Though ankylosing spondylitis can definitely pose challenges when it comes to work, in the past 30+ years living with AS, I’ve managed to remain consistently productive -- mostly due to either intuition, grit, or humility.
Prior to my diagnosis, I was told by physicians that my aches, pain, and limitations were normal. As a child they were tagged as “growing pains," and as a young adult the result of “overdoing it.” I call these my intuition years. For me, that meant a lot of physical exercise, stretches, and "crashing" (with sleep) at odd times. I noticed that I was never fast or limber at the start of an activity, so endurance exercise is what I gravitated to. In high school it was cross country, long-distance swim team, and light weightlifting. In college and early in my work career, it was rugby and year-round training of running, weights, and teaching high-impact aerobics. I would stretch in bed before going to sleep, then hot showers and more stretching when I woke up in pain at 4 a.m. I’d take a nap in my car during my lunch break; I’d take sleep breaks in my office (even under my desk); and I was notorious for falling asleep on the couch at family get-togethers. I call this early period my “intuition years”: I managed the impact of AS on my career by intuitively gravitating toward helpful lifestyle choices.

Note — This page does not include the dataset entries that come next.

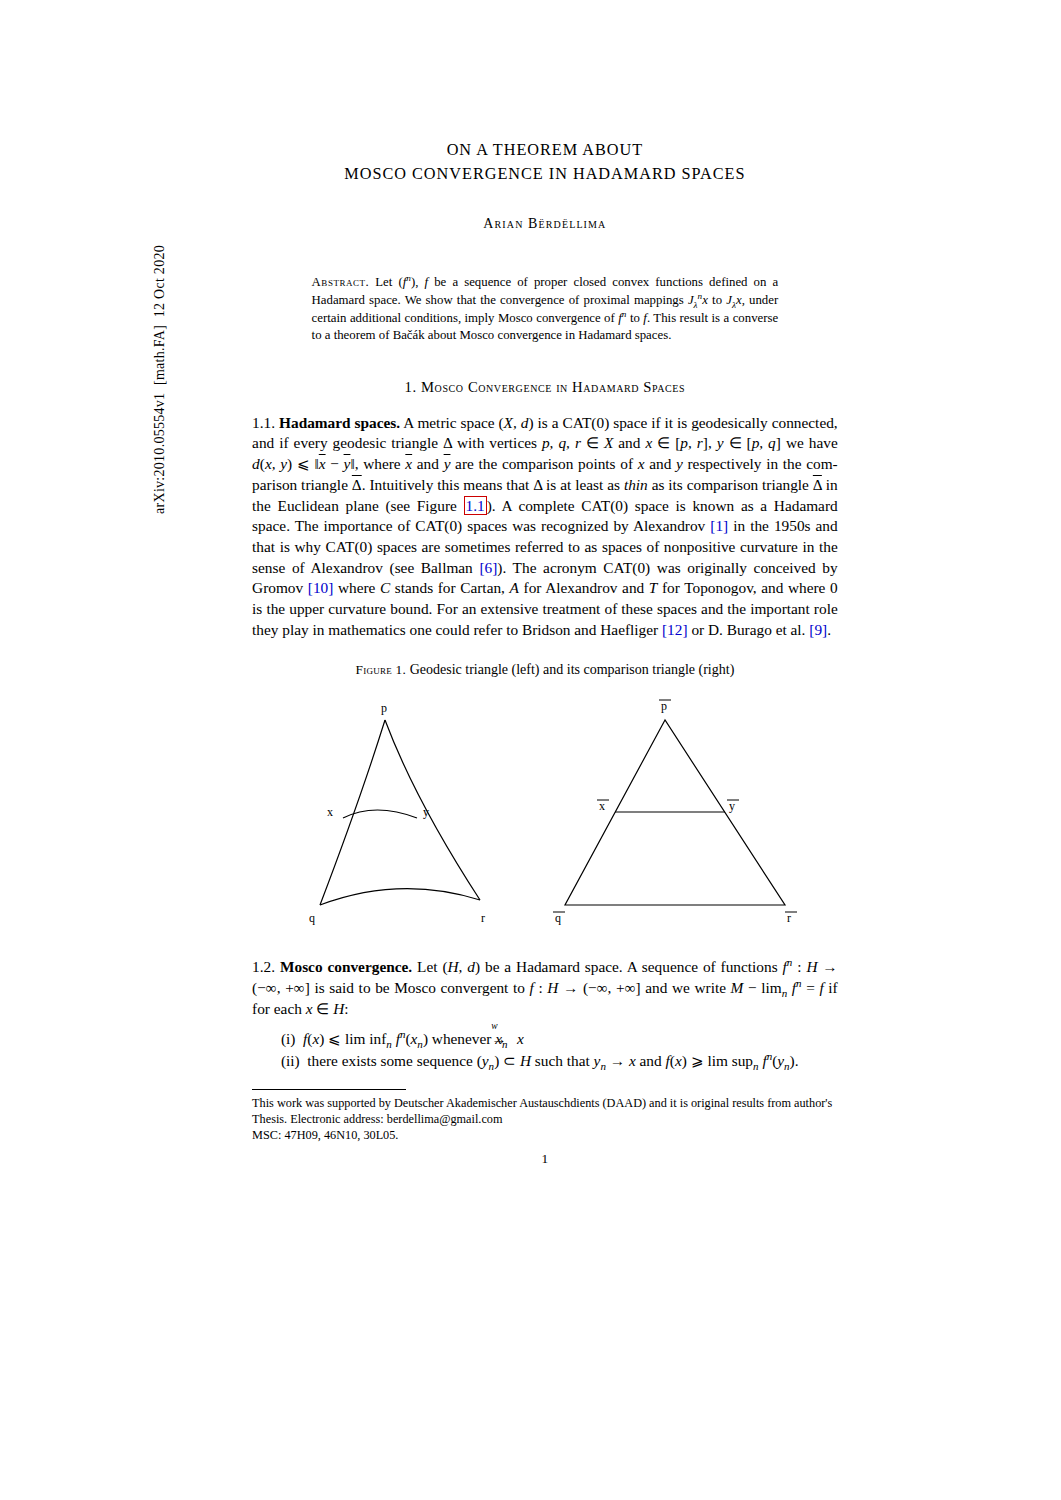arXiv:2010.05554v1 [math.FA] 12 Oct 2020
On a Theorem About
Mosco Convergence in Hadamard Spaces
Arian Bërdëllima
Abstract. Let (fn), f be a sequence of proper closed convex functions defined on a Hadamard space. We show that the convergence of proximal mappings Jλnx to Jλx, under certain additional conditions, imply Mosco convergence of fn to f. This result is a converse to a theorem of Bačák about Mosco convergence in Hadamard spaces.
1. Mosco Convergence in Hadamard Spaces
1.1. Hadamard spaces. A metric space (X, d) is a CAT(0) space if it is geodesically connected, and if every geodesic triangle Δ with vertices p, q, r ∈ X and x ∈ [p, r], y ∈ [p, q] we have d(x, y) ⩽ ‖x − y‖, where x and y are the comparison points of x and y respectively in the comparison triangle Δ. Intuitively this means that Δ is at least as thin as its comparison triangle Δ in the Euclidean plane (see Figure 1.1). A complete CAT(0) space is known as a Hadamard space. The importance of CAT(0) spaces was recognized by Alexandrov [1] in the 1950s and that is why CAT(0) spaces are sometimes referred to as spaces of nonpositive curvature in the sense of Alexandrov (see Ballman [6]). The acronym CAT(0) was originally conceived by Gromov [10] where C stands for Cartan, A for Alexandrov and T for Toponogov, and where 0 is the upper curvature bound. For an extensive treatment of these spaces and the important role they play in mathematics one could refer to Bridson and Haefliger [12] or D. Burago et al. [9].
Figure 1. Geodesic triangle (left) and its comparison triangle (right)
p q r x y p q r x y
1.2. Mosco convergence. Let (H, d) be a Hadamard space. A sequence of functions fn : H → (−∞, +∞] is said to be Mosco convergent to f : H → (−∞, +∞] and we write M − limn fn = f if for each x ∈ H:
(i) f(x) ⩽ lim infn fn(xn) whenever xn w→ x
(ii) there exists some sequence (yn) ⊂ H such that yn → x and f(x) ⩾ lim supn fn(yn).
This work was supported by Deutscher Akademischer Austauschdients (DAAD) and it is original results from author's Thesis. Electronic address: berdellima@gmail.com
MSC: 47H09, 46N10, 30L05.
1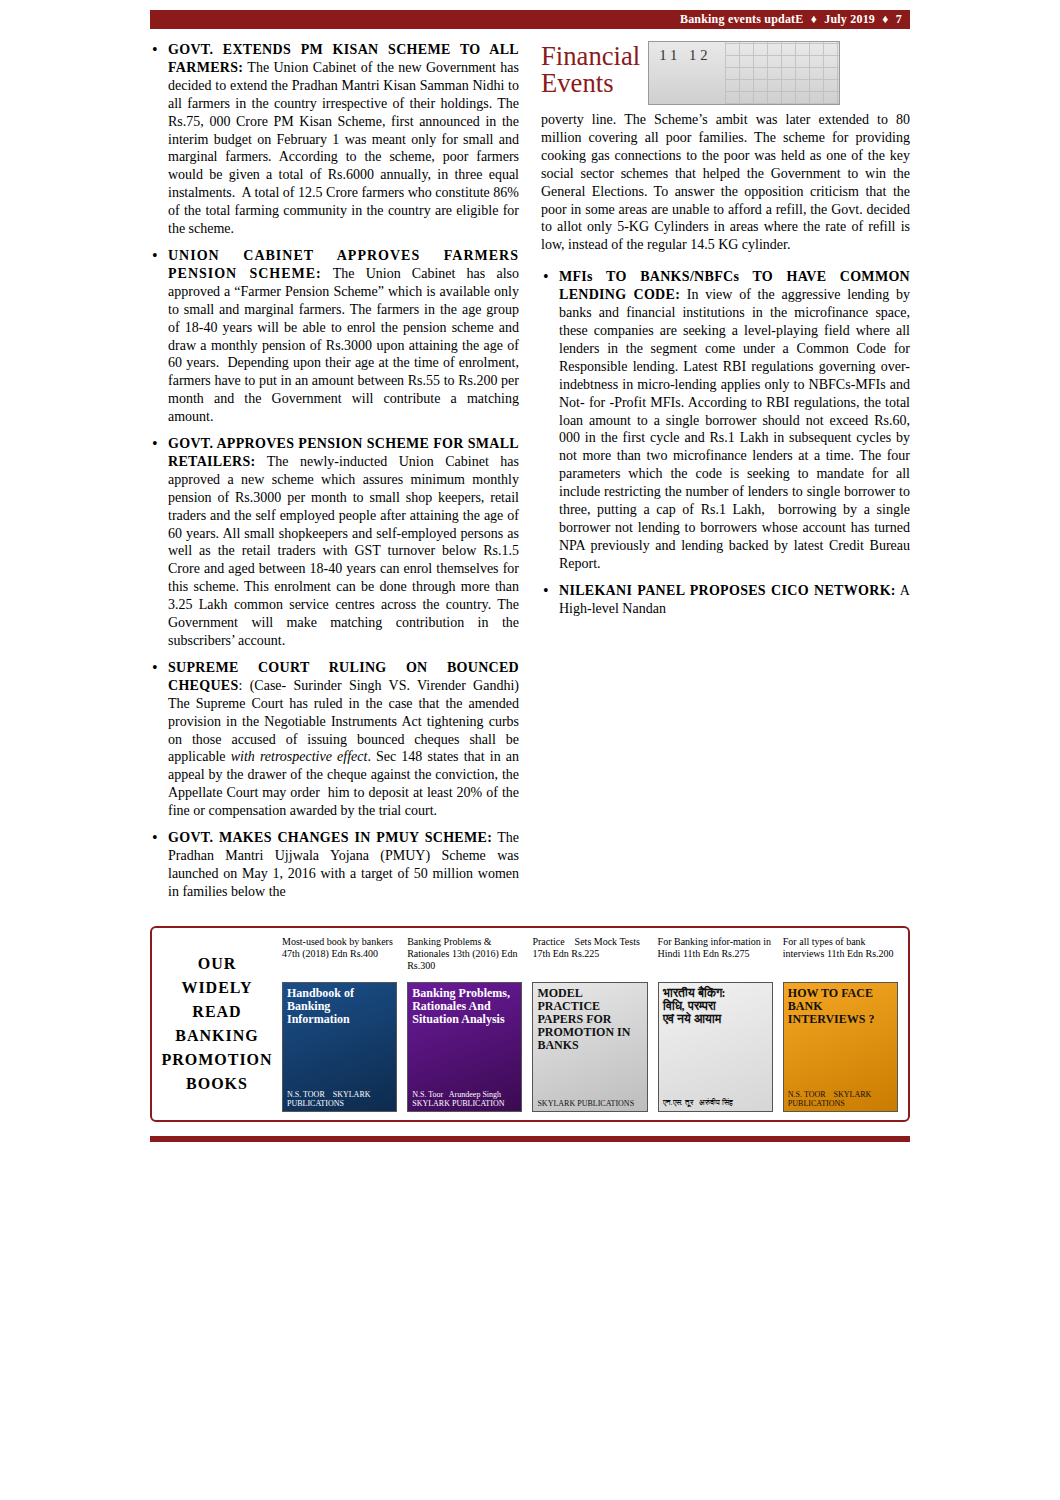Banking events updatE ♦ July 2019 ♦ 7
GOVT. EXTENDS PM KISAN SCHEME TO ALL FARMERS: The Union Cabinet of the new Government has decided to extend the Pradhan Mantri Kisan Samman Nidhi to all farmers in the country irrespective of their holdings. The Rs.75, 000 Crore PM Kisan Scheme, first announced in the interim budget on February 1 was meant only for small and marginal farmers. According to the scheme, poor farmers would be given a total of Rs.6000 annually, in three equal instalments. A total of 12.5 Crore farmers who constitute 86% of the total farming community in the country are eligible for the scheme.
UNION CABINET APPROVES FARMERS PENSION SCHEME: The Union Cabinet has also approved a “Farmer Pension Scheme” which is available only to small and marginal farmers. The farmers in the age group of 18-40 years will be able to enrol the pension scheme and draw a monthly pension of Rs.3000 upon attaining the age of 60 years. Depending upon their age at the time of enrolment, farmers have to put in an amount between Rs.55 to Rs.200 per month and the Government will contribute a matching amount.
GOVT. APPROVES PENSION SCHEME FOR SMALL RETAILERS: The newly-inducted Union Cabinet has approved a new scheme which assures minimum monthly pension of Rs.3000 per month to small shop keepers, retail traders and the self employed people after attaining the age of 60 years. All small shopkeepers and self-employed persons as well as the retail traders with GST turnover below Rs.1.5 Crore and aged between 18-40 years can enrol themselves for this scheme. This enrolment can be done through more than 3.25 Lakh common service centres across the country. The Government will make matching contribution in the subscribers’ account.
SUPREME COURT RULING ON BOUNCED CHEQUES: (Case- Surinder Singh VS. Virender Gandhi) The Supreme Court has ruled in the case that the amended provision in the Negotiable Instruments Act tightening curbs on those accused of issuing bounced cheques shall be applicable with retrospective effect. Sec 148 states that in an appeal by the drawer of the cheque against the conviction, the Appellate Court may order him to deposit at least 20% of the fine or compensation awarded by the trial court.
GOVT. MAKES CHANGES IN PMUY SCHEME: The Pradhan Mantri Ujjwala Yojana (PMUY) Scheme was launched on May 1, 2016 with a target of 50 million women in families below the
Financial Events
poverty line. The Scheme’s ambit was later extended to 80 million covering all poor families. The scheme for providing cooking gas connections to the poor was held as one of the key social sector schemes that helped the Government to win the General Elections. To answer the opposition criticism that the poor in some areas are unable to afford a refill, the Govt. decided to allot only 5-KG Cylinders in areas where the rate of refill is low, instead of the regular 14.5 KG cylinder.
MFIs TO BANKS/NBFCs TO HAVE COMMON LENDING CODE: In view of the aggressive lending by banks and financial institutions in the microfinance space, these companies are seeking a level-playing field where all lenders in the segment come under a Common Code for Responsible lending. Latest RBI regulations governing over-indebtness in micro-lending applies only to NBFCs-MFIs and Not- for -Profit MFIs. According to RBI regulations, the total loan amount to a single borrower should not exceed Rs.60, 000 in the first cycle and Rs.1 Lakh in subsequent cycles by not more than two microfinance lenders at a time. The four parameters which the code is seeking to mandate for all include restricting the number of lenders to single borrower to three, putting a cap of Rs.1 Lakh, borrowing by a single borrower not lending to borrowers whose account has turned NPA previously and lending backed by latest Credit Bureau Report.
NILEKANI PANEL PROPOSES CICO NETWORK: A High-level Nandan
OUR
WIDELY
READ
BANKING
PROMOTION
BOOKS
Most-used book by bankers 47th (2018) Edn Rs.400
Handbook of Banking Information
N.S. TOOR SKYLARK PUBLICATIONS
Banking Problems & Rationales 13th (2016) Edn Rs.300
Banking Problems, Rationales And Situation Analysis
N.S. Toor Arundeep Singh
SKYLARK PUBLICATION
Practice Sets Mock Tests 17th Edn Rs.225
MODEL PRACTICE PAPERS FOR PROMOTION IN BANKS
SKYLARK PUBLICATIONS
For Banking infor-mation in Hindi 11th Edn Rs.275
भारतीय बैंकिंग:
विधि, परम्परा
एवं नये आयाम
एन.एस. तूर अरुंदीप सिंह
For all types of bank interviews 11th Edn Rs.200
HOW TO FACE BANK INTERVIEWS ?
N.S. TOOR SKYLARK PUBLICATIONS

After getting a diagnosis, I was pretty clear with my priorities -- I wasn’t going to let AS interfere. I call these my “grit years.” I had a fixed work ethic and career goals. Likewise, I had vison for my personal life -- an image of what it meant to be a good friend, spouse, and parent. When it came to AS, I never saw myself as a “patient,” even when hospitalized. Treatments had one purpose: to empower me to live my unadjusted life. AS never factored into my decisions at work or home. I’d work a 10-hour day and come home and play with the kids, coach their sports, and take them camping and on trips. AS would predictably grab my attention when I pushed past its limits. These are the years that I was chronically anemic, and I picked up ulcerative colitis, iritis, and intense hip and sciatica pain. If we were going to Disneyland, I’d get up early and pack everyone up so that we would be there when it opened. More than once I’d end up on a cot in the Disney first aid station on Main Street. This approach came to a head at work when I sacrificed sleep, diet, and exercise routines to take on more and more. My employer took a “grow or die” attitude. We tripled our outcome, workload, and my daily commutes. When I left, they hired three people to fill my job. The “grit” approach helped me accomplish a lot in my career, and my life would be completely different now if I had not pushed through and tried to ignore my AS during that period -- but it was the most difficult approach.
Sustainable routines are now central to my approach to employment and life. The work ethic remains hardwired, which inspires me to be dependable and dedicated. I show up and meet goals and deadlines. I also found that taking care of myself is the best way I can be of service to others, including my employer. I’m learning to pause before taking on new goals and deciding if deadlines work for me. I build in time for exercise, for joyful and destressing activities, and for proper rest.
I like the image of a bird that flies hundreds of miles. One wing represents the "work" or flapping of the wings. The other wing represents "surrender," using the air current to glide. And the body of the bird represents the "reflection," the art of knowing when to work and when to glide. I call this “managing through humility.” I no longer have ulcerative colitis or daily AS pain. When I do have flares, they are typically the predictable result of compromises made to my self-care.
What I’ve learned is that there are different overriding approaches to work. There isn’t a “best” approach. There was a path for me that served me at the time. At this point in my career, I value the science and art to finding the balance for sustainable work. I understand that a disease that will be with me for 7-9 decades requires a long-term management plan. Now that I’m halfway through, I’m less fearful of what AS brings in the future.